Ранка была не опасна – подумаешь, кровь еще течет! Не замечая боли, Будимир с тревогой прислушивался к шуму и различал в нем твердеющий голос Вадима Храброго. Тот, словно ранение ладожского князя было делом мимолетным, уже отдавал приказы, и оставалось только удивляться, как быстро он додумался.
– Разбирай клети! Тащи к воротам!.. Огня!
Не выдержав, Будимир оттолкнул Мирослава, унимавшего ему кровь:
– Я должен быть там!
– Но княже!.. – попробовал возмутиться меченосец.
Будимир уже не слышал его – морщась от боли, он на окровавленную рубаху натягивал кольчугу. Захлопотав, Мирослав кинулся ему помогать.
– Побереги себя, княже, – только и повторял он.
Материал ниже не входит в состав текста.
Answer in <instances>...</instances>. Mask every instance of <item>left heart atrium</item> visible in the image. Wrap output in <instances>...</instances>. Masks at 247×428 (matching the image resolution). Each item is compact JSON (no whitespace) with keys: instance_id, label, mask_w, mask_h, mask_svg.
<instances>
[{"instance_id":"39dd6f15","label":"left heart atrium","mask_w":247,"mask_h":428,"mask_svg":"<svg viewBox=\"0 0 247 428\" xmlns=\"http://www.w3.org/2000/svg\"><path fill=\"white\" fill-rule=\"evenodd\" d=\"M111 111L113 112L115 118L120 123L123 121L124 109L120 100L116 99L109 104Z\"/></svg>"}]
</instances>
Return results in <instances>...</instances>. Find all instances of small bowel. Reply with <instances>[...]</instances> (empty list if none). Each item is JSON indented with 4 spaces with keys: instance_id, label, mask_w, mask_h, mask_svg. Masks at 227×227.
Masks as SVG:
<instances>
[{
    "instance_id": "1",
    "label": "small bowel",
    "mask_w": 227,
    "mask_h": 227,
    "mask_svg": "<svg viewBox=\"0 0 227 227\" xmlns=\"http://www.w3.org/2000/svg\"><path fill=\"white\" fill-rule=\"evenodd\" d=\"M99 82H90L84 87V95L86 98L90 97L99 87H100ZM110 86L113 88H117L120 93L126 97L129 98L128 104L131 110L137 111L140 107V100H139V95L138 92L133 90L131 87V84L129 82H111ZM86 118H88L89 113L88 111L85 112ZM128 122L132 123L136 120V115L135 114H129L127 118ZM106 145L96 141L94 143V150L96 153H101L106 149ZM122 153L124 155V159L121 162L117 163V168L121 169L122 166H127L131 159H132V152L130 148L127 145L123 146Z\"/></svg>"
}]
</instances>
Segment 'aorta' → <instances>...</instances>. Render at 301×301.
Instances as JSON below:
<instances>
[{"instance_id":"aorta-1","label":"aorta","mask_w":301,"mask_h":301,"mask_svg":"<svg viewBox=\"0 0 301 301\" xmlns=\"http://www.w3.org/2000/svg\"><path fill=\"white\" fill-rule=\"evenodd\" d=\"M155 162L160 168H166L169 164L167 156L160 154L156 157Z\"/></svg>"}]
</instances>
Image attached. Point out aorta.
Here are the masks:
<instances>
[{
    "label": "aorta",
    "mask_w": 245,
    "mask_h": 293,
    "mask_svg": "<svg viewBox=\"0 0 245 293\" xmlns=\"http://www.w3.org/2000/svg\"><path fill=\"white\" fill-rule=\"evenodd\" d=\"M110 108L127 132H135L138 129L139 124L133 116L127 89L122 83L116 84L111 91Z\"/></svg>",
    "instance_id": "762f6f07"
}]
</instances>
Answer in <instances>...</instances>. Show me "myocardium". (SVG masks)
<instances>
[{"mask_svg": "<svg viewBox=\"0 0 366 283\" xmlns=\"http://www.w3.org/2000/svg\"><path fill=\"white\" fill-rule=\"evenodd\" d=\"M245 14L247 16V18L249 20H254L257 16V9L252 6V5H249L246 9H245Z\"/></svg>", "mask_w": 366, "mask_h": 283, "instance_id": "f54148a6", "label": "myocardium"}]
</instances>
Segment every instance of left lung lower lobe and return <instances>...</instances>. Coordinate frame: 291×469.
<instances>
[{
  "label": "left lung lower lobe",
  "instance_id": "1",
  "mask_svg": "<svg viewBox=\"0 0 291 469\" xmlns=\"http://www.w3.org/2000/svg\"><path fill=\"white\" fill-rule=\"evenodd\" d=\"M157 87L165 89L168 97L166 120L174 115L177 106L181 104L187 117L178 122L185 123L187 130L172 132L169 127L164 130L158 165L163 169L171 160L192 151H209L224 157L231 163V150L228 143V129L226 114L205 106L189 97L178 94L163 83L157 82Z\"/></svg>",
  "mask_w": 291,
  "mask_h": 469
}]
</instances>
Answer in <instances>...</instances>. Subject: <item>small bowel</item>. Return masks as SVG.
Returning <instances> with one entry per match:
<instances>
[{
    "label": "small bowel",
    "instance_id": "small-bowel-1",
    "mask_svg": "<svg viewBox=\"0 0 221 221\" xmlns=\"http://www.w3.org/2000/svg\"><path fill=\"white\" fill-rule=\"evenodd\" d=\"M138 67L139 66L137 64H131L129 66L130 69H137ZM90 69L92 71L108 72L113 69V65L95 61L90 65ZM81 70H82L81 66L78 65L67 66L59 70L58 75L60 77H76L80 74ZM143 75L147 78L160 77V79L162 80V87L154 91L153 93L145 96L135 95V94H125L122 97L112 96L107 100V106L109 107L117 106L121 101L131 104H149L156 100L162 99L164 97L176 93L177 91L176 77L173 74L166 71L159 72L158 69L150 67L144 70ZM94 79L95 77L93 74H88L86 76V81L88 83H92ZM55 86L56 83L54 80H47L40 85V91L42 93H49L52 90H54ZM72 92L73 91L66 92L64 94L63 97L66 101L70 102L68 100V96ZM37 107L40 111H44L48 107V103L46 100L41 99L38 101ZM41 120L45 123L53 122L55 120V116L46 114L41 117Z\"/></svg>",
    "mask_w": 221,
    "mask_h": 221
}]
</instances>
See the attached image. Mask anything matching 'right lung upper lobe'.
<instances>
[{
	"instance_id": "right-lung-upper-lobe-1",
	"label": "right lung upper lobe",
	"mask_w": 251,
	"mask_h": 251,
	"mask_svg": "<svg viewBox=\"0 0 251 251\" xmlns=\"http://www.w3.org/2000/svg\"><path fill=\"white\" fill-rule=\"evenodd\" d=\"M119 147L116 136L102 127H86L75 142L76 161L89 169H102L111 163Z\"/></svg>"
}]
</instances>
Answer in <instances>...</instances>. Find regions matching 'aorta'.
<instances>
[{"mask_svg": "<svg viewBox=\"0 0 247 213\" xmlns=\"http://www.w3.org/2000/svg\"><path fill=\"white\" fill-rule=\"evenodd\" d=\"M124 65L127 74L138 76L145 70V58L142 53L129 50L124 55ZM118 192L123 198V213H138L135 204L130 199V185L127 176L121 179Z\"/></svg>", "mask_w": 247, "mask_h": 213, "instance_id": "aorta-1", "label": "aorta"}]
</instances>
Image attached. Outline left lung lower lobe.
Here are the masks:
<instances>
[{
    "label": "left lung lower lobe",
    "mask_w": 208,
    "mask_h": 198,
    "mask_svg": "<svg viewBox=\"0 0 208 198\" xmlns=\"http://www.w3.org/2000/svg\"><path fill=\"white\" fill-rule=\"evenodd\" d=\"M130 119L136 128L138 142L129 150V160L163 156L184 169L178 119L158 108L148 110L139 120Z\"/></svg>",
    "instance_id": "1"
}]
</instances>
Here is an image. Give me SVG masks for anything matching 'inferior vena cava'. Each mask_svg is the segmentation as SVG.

У ворот снова кипел бой. Викинги, высовываясь, осыпали осаждающих стрелами, но и сами падали – затаившись в тени, лучники дружин спокойно снимали одного за другим урманских стрелков. А у ворот детинца, накрываясь щитами, люди сваливали колья, бревна и дранку разобранных клетей и заборов, складывая костер. Точно такие же груды росли вдоль стен.
Добыли огня, и в светлеющее небо взвились обмотанные паклей подожженные стрелы. Они падали на стены детинца, перелетали во двор и втыкались в крыши. Викинги бросились тушить их. Многие огни погасли сами собой, не найдя пищи, другие затушили, но их было слишком много, и там, где стрела находила дорогу в застреху, огонь оставался жив и медленно начинал разгораться. Дымки поднимались уже и от стен, и ворот…
Конунг Готфрид взирал на подворье с крыльца. Он водил своих викингов в вылазки из ворот, но был вынужден отступить. Эти русы сражаются отчаянно! И их гораздо больше числом! Зря он отпустил вчера три драккара – их хирды могли бы пригодиться сейчас!
Двое ярлов, дальние родичи, стояли подле. Они ждали приказов.
По ступеням взбежал кормчий:
– Мой конунг! Они подожгли нас с трех сторон! Горят стены, и на задах замечен дым!
Налетевший порыв ветра донес запах пожара. Вспомнилось, что осень стояла необыкновенно сухая – уже больше месяца как с неба не упало ни капли влаги. За первым порывом ветра налетел второй, третий…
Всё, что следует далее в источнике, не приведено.